Intelligent Catalog Caching

pyppetdb provides a sophisticated catalog caching layer. Unlike the native Puppetserver cache, which is limited to environment or node-level wipes, pyppetdb allows for fact-based cache invalidation. This enables granular control—for example, invalidating catalogs only for nodes that match specific facts affected by a code change. Catalogs also feature automatic TTL-based expiration.

High-Availability Puppet CA

pyppetdb implements the Puppet CA API, including the undocumented automatic certificate refresh endpoints. * Fault Tolerance: Unlike the standard single-node Puppet CA, pyppetdb allows every node in the cluster to act as a CA. * Database-Backed: By storing CA data in a central database rather than a flat filesystem, you eliminate the need for complex shared storage or keepalived failover setups.

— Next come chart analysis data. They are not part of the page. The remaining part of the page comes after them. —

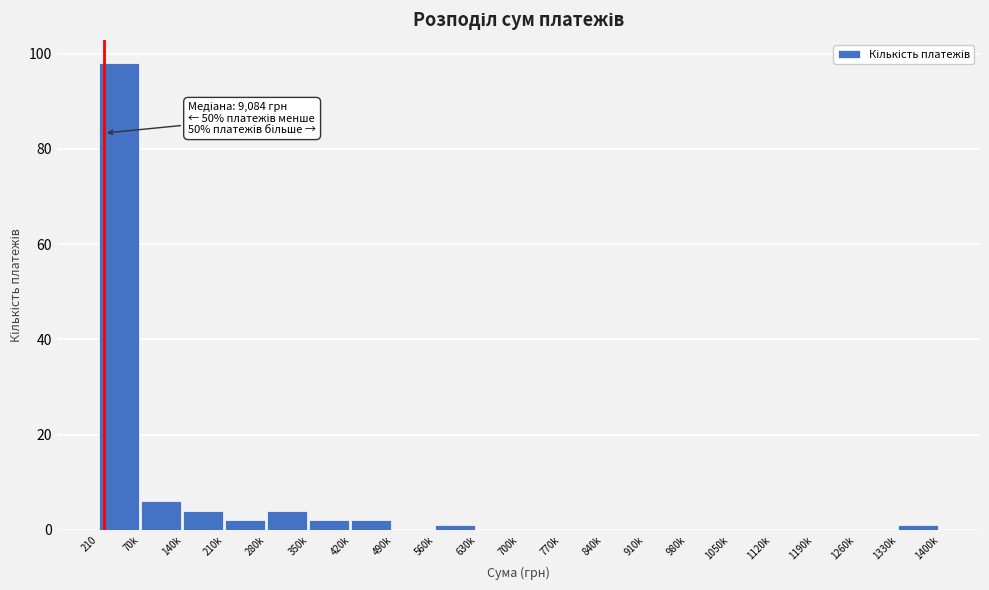

Reading left to right, extract all data points from this chart.

210=98	70k=6	140k=4	210k=2	280k=4	350k=2	420k=2	490k=0	560k=1	630k=0	700k=0	770k=0	840k=0	910k=0	980k=0	1050k=0	1120k=0	1190k=0	1260k=0	1330k=1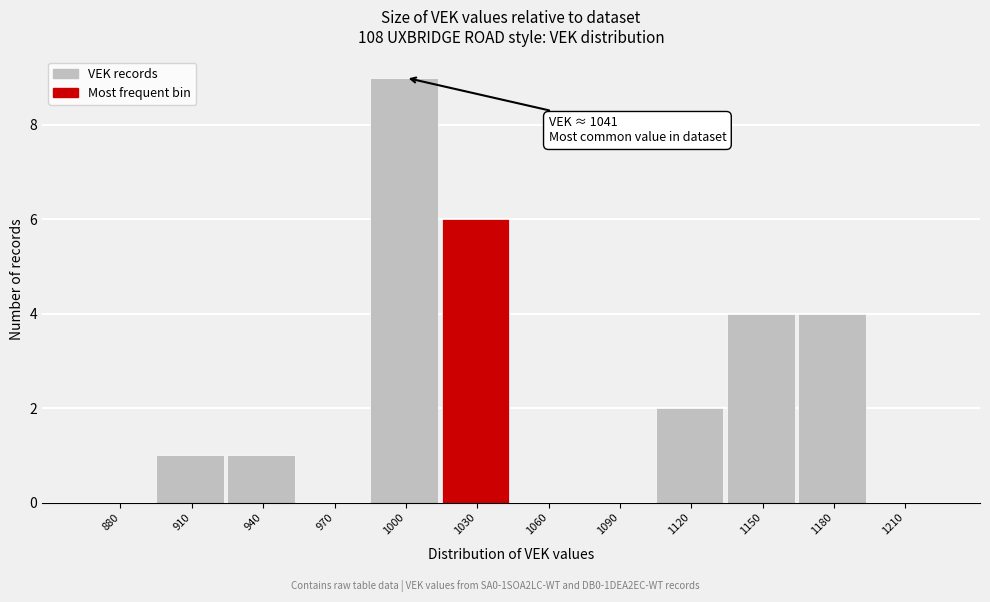

Reading right to left, extract all data points from this chart.

1210=0	1180=4	1150=4	1120=2	1090=0	1060=0	1030=6	1000=9	970=0	940=1	910=1	880=0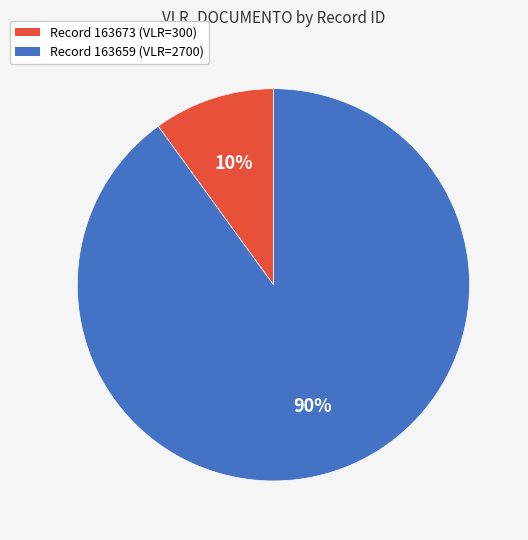

What percentage is the Record 163659 (VLR=2700) slice, to the nearest percent?

90%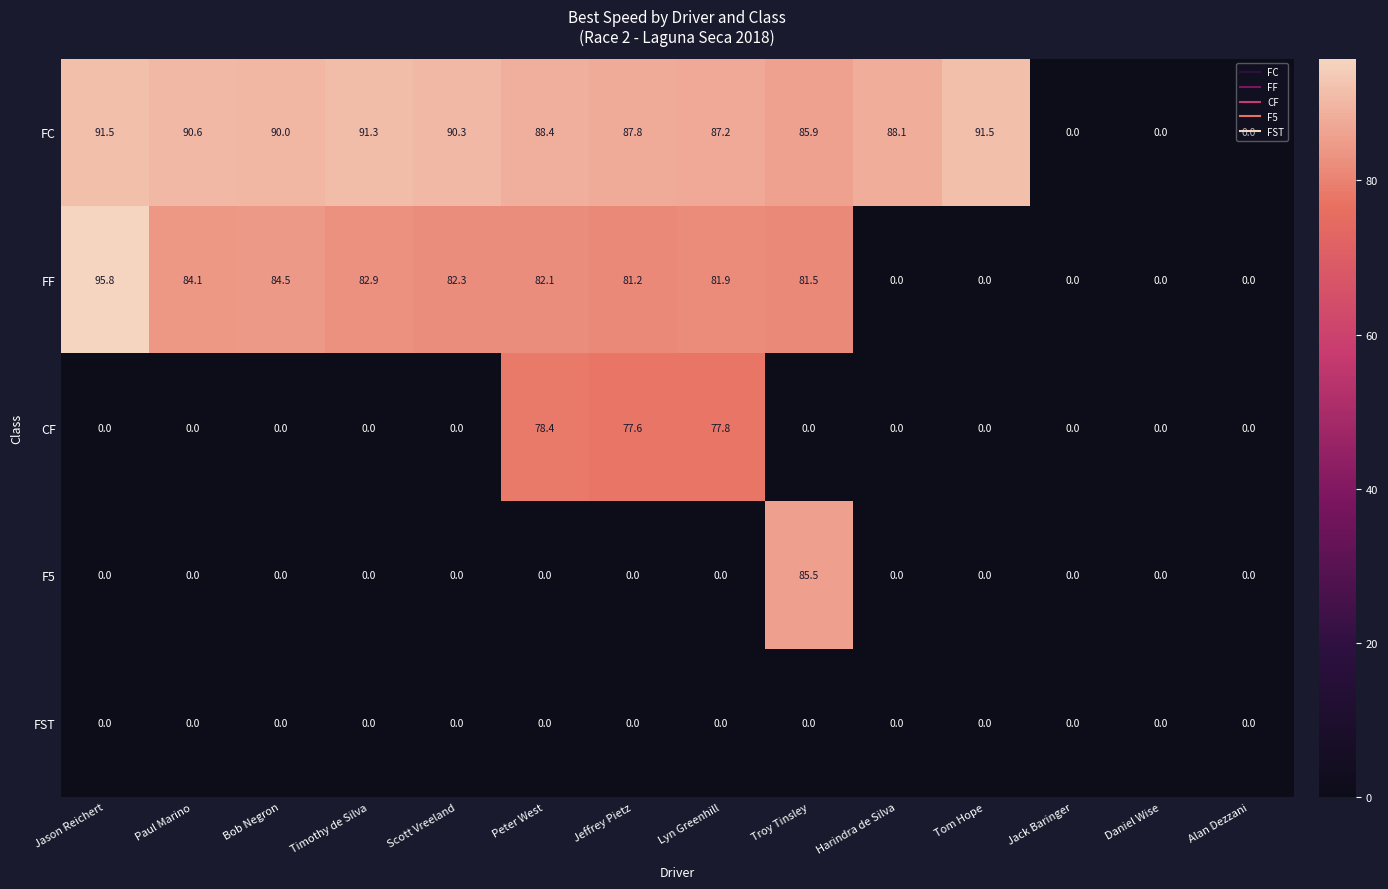

What is the total value across all series at Jason Reichert?

187.3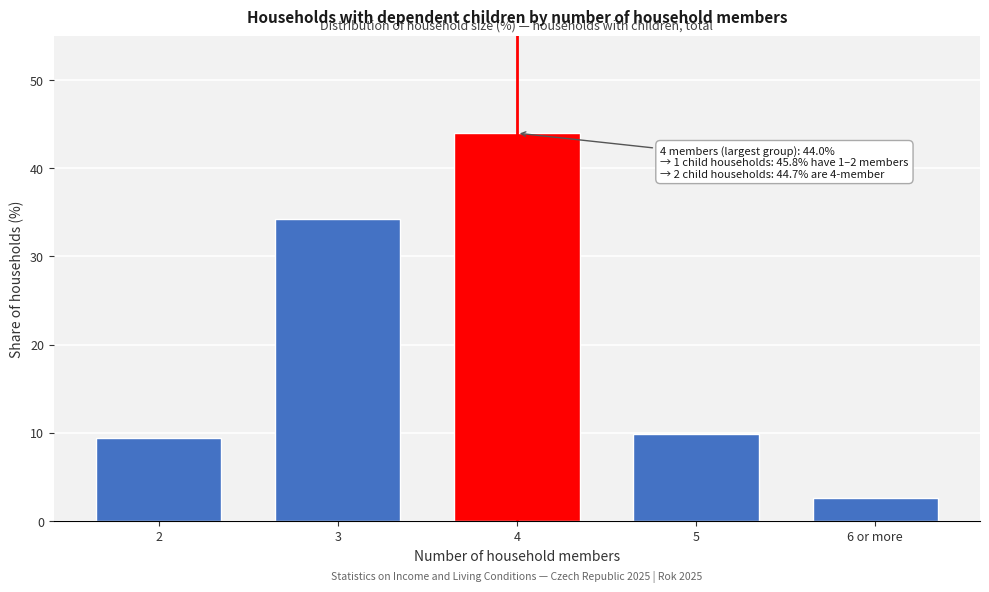

Reading left to right, list all the values displayed in this chart.

2=9.4	3=34.3	4=44.0	5=9.8	6 or more=2.6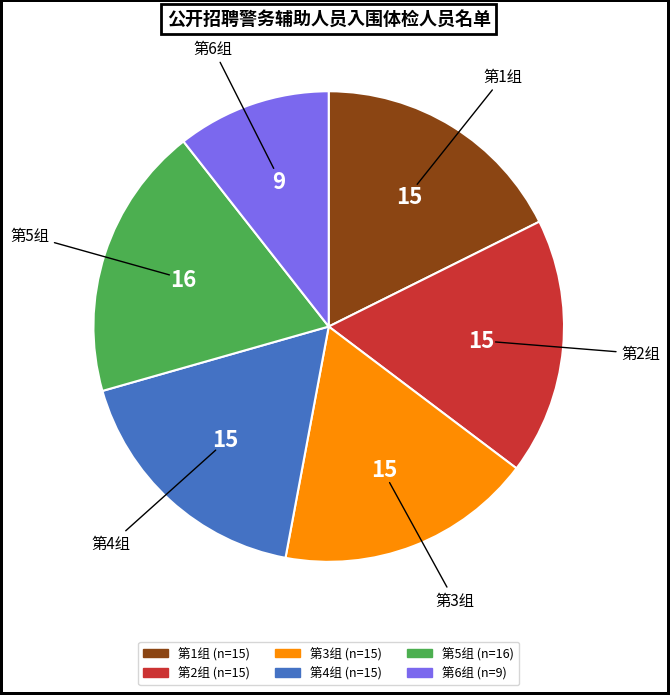

How many segments does this pie chart have?

6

PyHiera: Validated Hiera Backend

pyppetdb includes a powerful Hiera backend powered by PyHiera. * Data Validation: Define custom key models using Pydantic-based plugins or dynamic JSON-schema-like definitions. This ensures that data stored and returned during lookups is structurally valid. * Performance: The engine handles heavy merging and caching logic, relieving the Puppetserver of these tasks. The cache is automatically invalidated the moment data in a Hiera level is modified.

Fact-Based RBAC

pyppetdb implements a dynamic Role-Based Access Control (RBAC) system. * Dynamic Access: Permissions are granted to Teams (which contain Users) based on the Facts of a node. * Granular Control: This allows for automated, environment-aware access management—for example, automatically giving a specific team access to all nodes where department=engineering.

Advanced Secrets Redaction

To maintain a high security posture, pyppetdb can automatically redact sensitive information. * Deep Redaction: Secrets (e.g., extracted from eyaml) can be stored encrypted in pyppetdb. It will then redact these secrets from stored catalogs and reports, even if they are deeply nested in dictionaries or if the Secret keyword was omitted in the manifest. * Log Safety: Redaction is applied globally, including to real-time job logs, ensuring that sensitive data never leaks into the UI or monitoring tools.

Secure Job Execution Engine

Control your infrastructure via the optional pyppetdb agent. * Security-First: To prevent arbitrary command execution, jobs must be defined on both the agent and the server. * Validation: Every environment variable and parameter is validated (type checking, bounds checking, enums) to prevent shell injection attacks. * Real-time Logs: Logs are streamed from agents to the pyppetdb API in real-time, providing a "GitHub Actions-like" experience for monitoring job progress.